Reaction with negative ΔG⁰ that proceeds spontaneously and releases energy.

Endergonic Reaction

Reaction with positive ΔG⁰ that requires input of energy to proceed.

Gibbs Free Energy (ΔG⁰)

Thermodynamic measure of reaction spontaneity; negative values favor spontaneous reactions.

Inorganic Phosphate (Pi)

Free phosphate ion released during ATP hydrolysis and used in phosphorylation reactions.

Motor Protein

Protein (e.g., kinesin, dynein, myosin) that converts chemical energy into mechanical movement along cytoskeletal tracks.

Microtubule

Cytoskeletal filament composed of tubulin; track for motor proteins and organizer of cell shape.

Affinity Change

Alteration in binding strength caused by protein conformational shifts, enabling dynamic interactions.

Proteasomal Degradation

ATP-dependent process in which proteasomes digest ubiquitin-tagged proteins into peptides.

Electron Tomography

Imaging technique that reconstructs 3-D cellular ultrastructure, revealing crowded organelle organization.

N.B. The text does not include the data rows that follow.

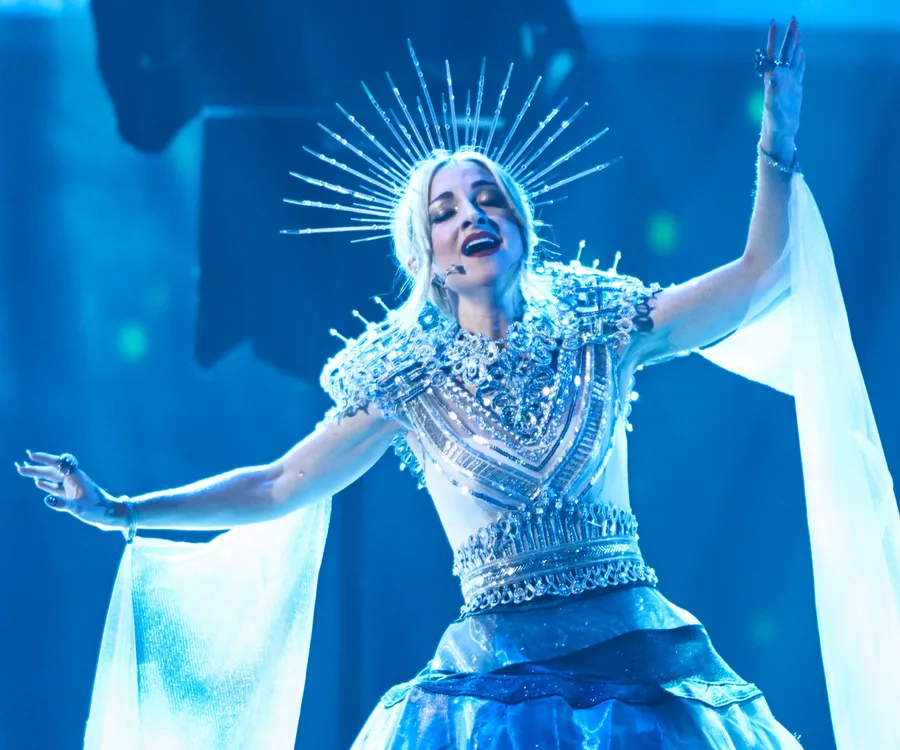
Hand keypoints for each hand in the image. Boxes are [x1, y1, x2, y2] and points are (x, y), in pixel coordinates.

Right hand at [15, 450, 124, 529]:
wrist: (110, 515)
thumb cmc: (98, 510)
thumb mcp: (79, 508)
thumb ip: (63, 504)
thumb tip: (48, 500)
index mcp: (76, 477)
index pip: (58, 464)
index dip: (44, 459)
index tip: (31, 455)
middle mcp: (74, 479)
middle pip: (52, 471)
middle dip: (36, 468)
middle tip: (19, 468)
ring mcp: (73, 487)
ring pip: (53, 478)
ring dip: (39, 475)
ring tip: (23, 472)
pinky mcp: (73, 495)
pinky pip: (57, 488)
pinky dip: (47, 485)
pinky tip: (39, 483)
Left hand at [760, 17, 805, 161]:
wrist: (781, 133)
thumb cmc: (774, 123)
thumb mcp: (772, 108)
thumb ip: (772, 92)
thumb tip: (772, 78)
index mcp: (773, 79)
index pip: (772, 55)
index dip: (772, 39)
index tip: (774, 23)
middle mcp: (780, 78)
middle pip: (784, 52)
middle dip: (788, 35)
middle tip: (793, 18)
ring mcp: (788, 82)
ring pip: (792, 58)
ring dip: (795, 43)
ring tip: (798, 29)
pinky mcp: (795, 88)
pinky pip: (798, 70)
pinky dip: (800, 60)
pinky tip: (801, 52)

Membrane Compartmentalization

Separation of cellular processes into distinct lipid-bilayer–bounded spaces, enabling multifunctional eukaryotic cells.

Fluorescence Labeling

Use of genetically encoded fluorescent proteins to visualize specific cells, organelles or proteins in vivo.

Hydrolysis

Chemical reaction that splits a bond by adding water (e.g., peptide bond cleavage, ATP hydrolysis).

Lock-and-Key Model

Concept that enzyme active sites have shapes complementary to their substrates’ geometry.

Induced Fit

Model in which enzyme changes shape upon substrate binding to facilitate catalysis.